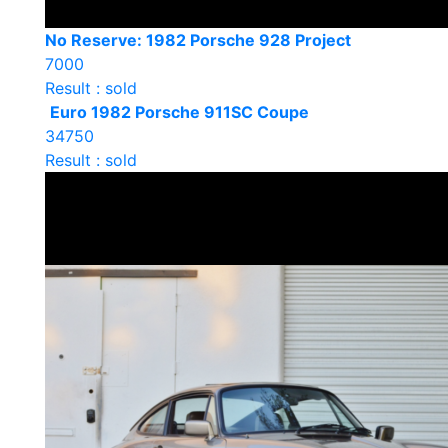
No Reserve: 1982 Porsche 928 Project
7000
Result : sold
Euro 1982 Porsche 911SC Coupe
34750
Result : sold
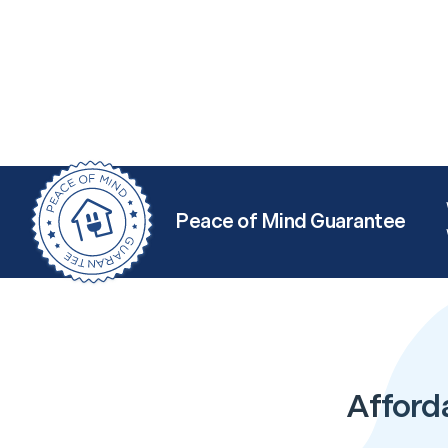
Peace of Mind Guarantee
Afford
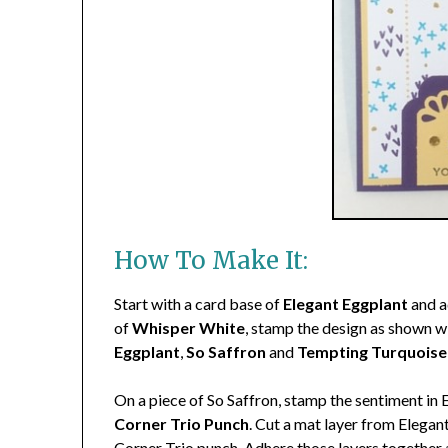
How To Make It:
Start with a card base of
Elegant Eggplant
and a
of
Whisper White
, stamp the design as shown 
Eggplant
,
So Saffron
and
Tempting Turquoise
On a piece of So Saffron, stamp the sentiment in 
Corner Trio Punch
. Cut a mat layer from Elegan
Corner Trio punch. Adhere those layers together 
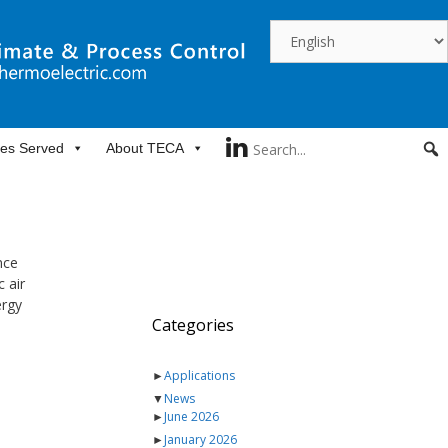
ies Served
About TECA
nce
 air
ergy
Categories
►
Applications
▼
News
►
June 2026
►
January 2026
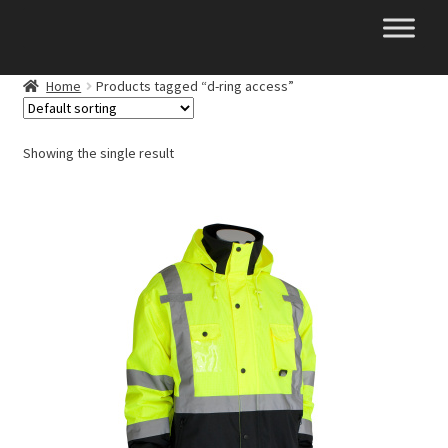
Skip
Skip
to
to
navigation
content
Home
Products tagged “d-ring access”
Showing the single result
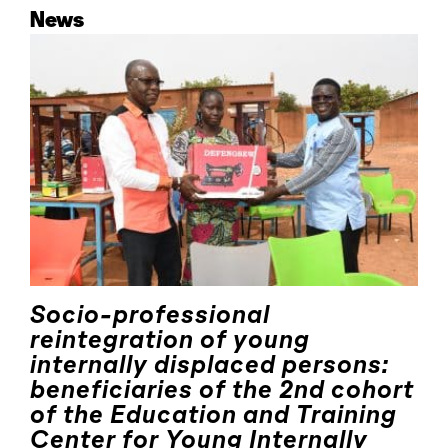
News
Socio-professional
reintegration of young
internally displaced persons:
beneficiaries of the 2nd cohort
of the Education and Training
Center for Young Internally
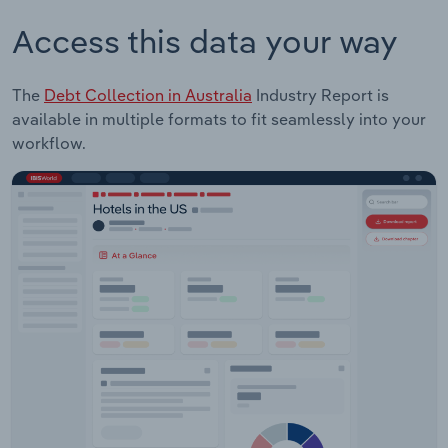
Access this data your way
The
Debt Collection in Australia
Industry Report is
available in multiple formats to fit seamlessly into your
workflow.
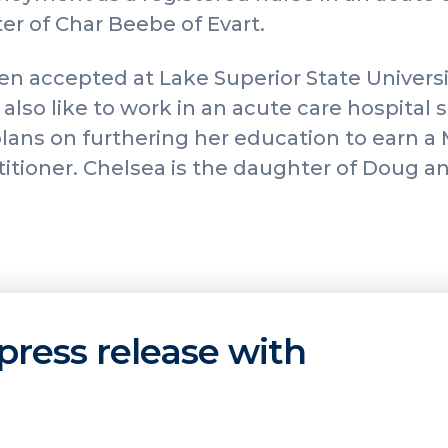
er of Char Beebe of Evart.
n accepted at Lake Superior State Universi
also like to work in an acute care hospital s
lans on furthering her education to earn a
itioner. Chelsea is the daughter of Doug a
press release with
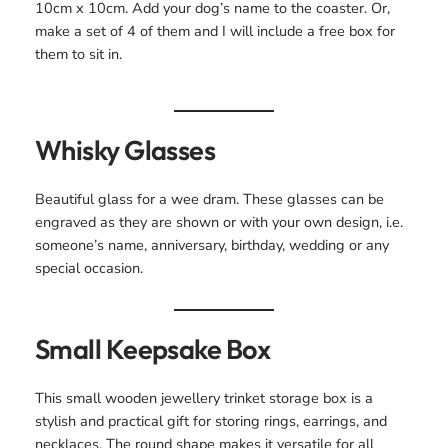
10cm x 10cm. Add your dog’s name to the coaster. Or,
make a set of 4 of them and I will include a free box for
them to sit in.
Whisky Glasses
Beautiful glass for a wee dram. These glasses can be
engraved as they are shown or with your own design, i.e.
someone’s name, anniversary, birthday, wedding or any
special occasion.
Small Keepsake Box
This small wooden jewellery trinket storage box is a
stylish and practical gift for storing rings, earrings, and
necklaces. The round shape makes it versatile for all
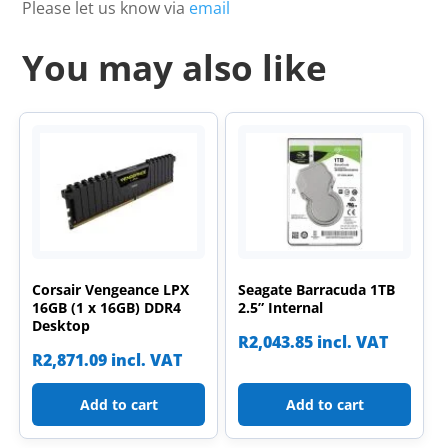
Please let us know via
email
You may also like
Corsair Vengeance LPX
Seagate Barracuda 1TB
16GB (1 x 16GB) DDR4
2.5” Internal
Desktop
R
2,043.85
incl. VAT
R
2,871.09
incl. VAT
Add to cart
Add to cart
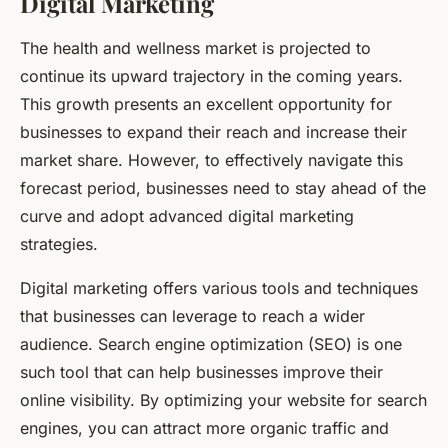
Digital Marketing
The health and wellness market is projected to
continue its upward trajectory in the coming years.
This growth presents an excellent opportunity for
businesses to expand their reach and increase their
market share. However, to effectively navigate this
forecast period, businesses need to stay ahead of the
curve and adopt advanced digital marketing
strategies.
Digital marketing offers various tools and techniques
that businesses can leverage to reach a wider
audience. Search engine optimization (SEO) is one
such tool that can help businesses improve their
online visibility. By optimizing your website for search
engines, you can attract more organic traffic and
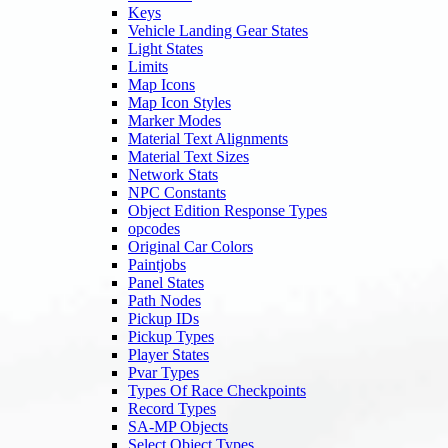
Keys
Vehicle Landing Gear States
Light States
Limits
Map Icons
Map Icon Styles
Marker Modes
Material Text Alignments
Material Text Sizes
Network Stats
NPC Constants
Object Edition Response Types
opcodes
Original Car Colors
Paintjobs
Panel States
Path Nodes
Pickup IDs
Pickup Types
Player States
Pvar Types
Types Of Race Checkpoints
Record Types
SA-MP Objects
Select Object Types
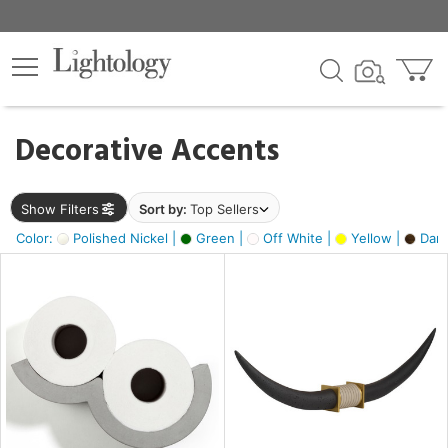
×
lters
egory
Decorative Accents
ck
Show Filters
Sort by:
Top Sellers
Color:
Polished Nickel |
Green |
Off White |
Yellow |
Dark
e
sh
ck,
ass,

◇ ◇ ◇ ◇ ◇ ◇ ◇

» **Instructions for the task**: Count every line in the records that holds "design" and give that count by itself.

» **Expected output**: 2